## Data records
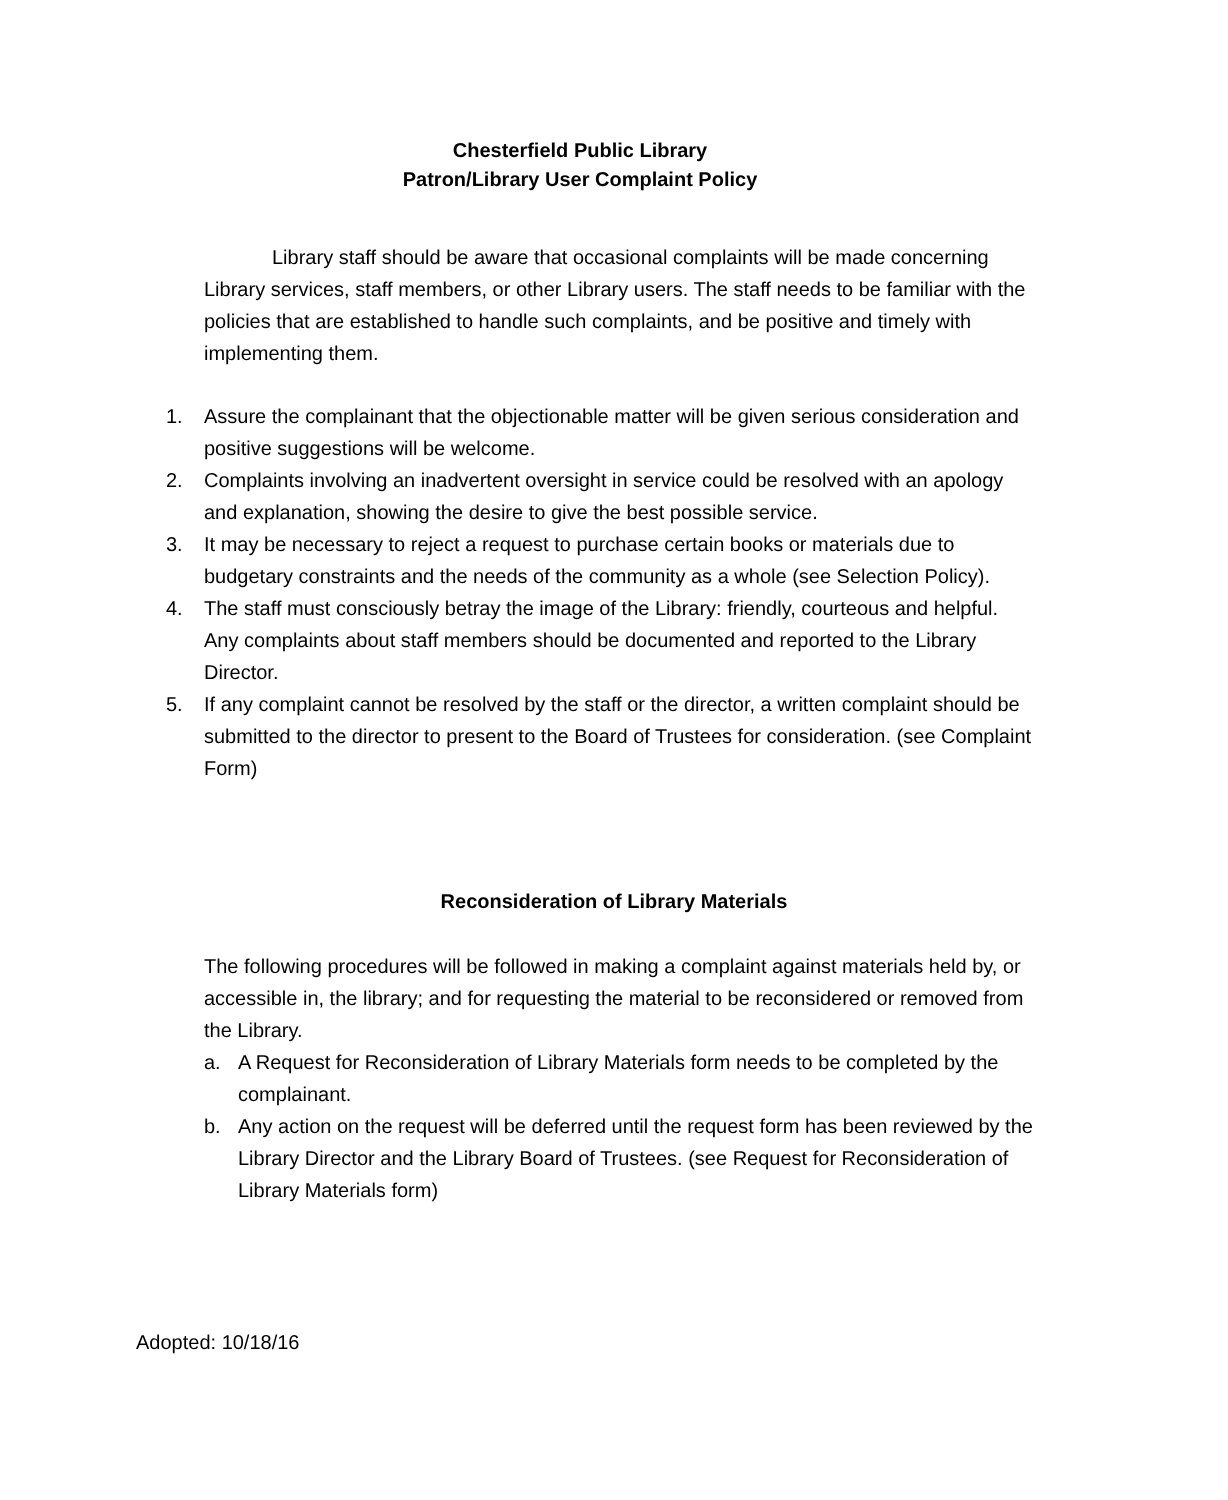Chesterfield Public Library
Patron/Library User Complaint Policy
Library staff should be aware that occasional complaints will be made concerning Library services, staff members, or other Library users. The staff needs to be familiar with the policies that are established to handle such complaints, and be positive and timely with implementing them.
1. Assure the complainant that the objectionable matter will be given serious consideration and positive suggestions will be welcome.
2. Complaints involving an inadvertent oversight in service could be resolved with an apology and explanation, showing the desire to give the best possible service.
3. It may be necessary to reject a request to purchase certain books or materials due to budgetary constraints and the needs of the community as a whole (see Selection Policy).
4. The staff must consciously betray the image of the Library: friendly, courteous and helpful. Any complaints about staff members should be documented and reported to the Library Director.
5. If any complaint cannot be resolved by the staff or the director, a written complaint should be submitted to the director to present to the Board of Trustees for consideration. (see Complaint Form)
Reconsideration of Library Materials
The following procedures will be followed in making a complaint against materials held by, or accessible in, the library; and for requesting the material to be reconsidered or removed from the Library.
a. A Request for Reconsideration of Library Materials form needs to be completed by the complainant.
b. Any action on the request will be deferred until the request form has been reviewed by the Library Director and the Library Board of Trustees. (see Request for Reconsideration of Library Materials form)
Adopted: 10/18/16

## Work request
Your answer should be the lines above, from the line containing "Patron/Library User Complaint Policy" up to and including the line containing "1. Assure the", reproduced exactly and with nothing else.

## Solution
Patron/Library User Complaint Policy
Library staff should be aware that occasional complaints will be made concerning Library services, staff members, or other Library users. The staff needs to be familiar with the policies that are established to handle such complaints, and be positive and timely with implementing them.
1. Assure the complainant that the objectionable matter will be given serious consideration and positive suggestions will be welcome.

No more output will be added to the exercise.